The happenings in the screenplay lack an organic flow. It is as though the actors are always delivering their lines on cue as they wait for each other to finish speaking. Their mannerisms and dialogue delivery sound almost robotic. The dialogues are poorly written too. In certain scenes the lines pay no attention to timing or situations. They’re merely disjointed and scattered. This layer of artificiality fails to pull you into the central character’s journey.

For a horror film, Balloon barely manages to scare or thrill its audiences. From the overused floating bed scare to ghost in the closet tricks, the film is full of horror elements the audiences have already been exposed to. Horror is one genre where rehashed elements never work. The director’s tendency to recycle the scares he has obtained from other films only goes on to make the film predictable.

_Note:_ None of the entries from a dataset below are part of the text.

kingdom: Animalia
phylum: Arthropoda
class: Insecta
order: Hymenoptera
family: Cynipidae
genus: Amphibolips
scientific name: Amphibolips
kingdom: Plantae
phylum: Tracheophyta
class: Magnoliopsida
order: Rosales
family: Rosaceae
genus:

The film also takes too long to get to the point. After repetitively establishing the haunted house and the spirits that inhabit it, the film takes two hours to begin narrating the back-story. Paced at two and a half hours, Balloon is stretched beyond recognition.

Two particular plot elements are overused in the film. The first is the use of Balloon as a prop used to signify hauntings. Every time the spirit is present in the frame, balloons fly about everywhere. Every time the spirit takes revenge balloons adorn the corpse. In the end you are bound to leave the theatre with a hatred for balloons. The second cliché is the physical appearance of Jai’s second character Charlie. Just because his name is Charlie, he is made to look exactly like Charlie Chaplin. These clichés point to the lack of imagination and originality in the script. Horror as a genre itself holds the ability to pull crowds. So, wasting this opportunity on rehashed elements and exhausted stories is deeply disappointing.

As Jeeva/Charlie, Jai delivers a mediocre performance. He merely hams his way through the second half. As Jacqueline, Anjali’s portrayal appears to be half-hearted. Many a times, you can actually sense her disinterest. Considering the promising body of work Yogi Babu has produced recently, his involvement and contribution to a stale comedy track in the film is disappointing.

Yuvan Shankar Raja’s music for the film is shockingly ordinary. The background music lacks an element of mystery and the songs too are completely devoid of freshness.

On the whole, Balloon is rehashed entertainment. It is predictable, strenuous and simply unimaginative.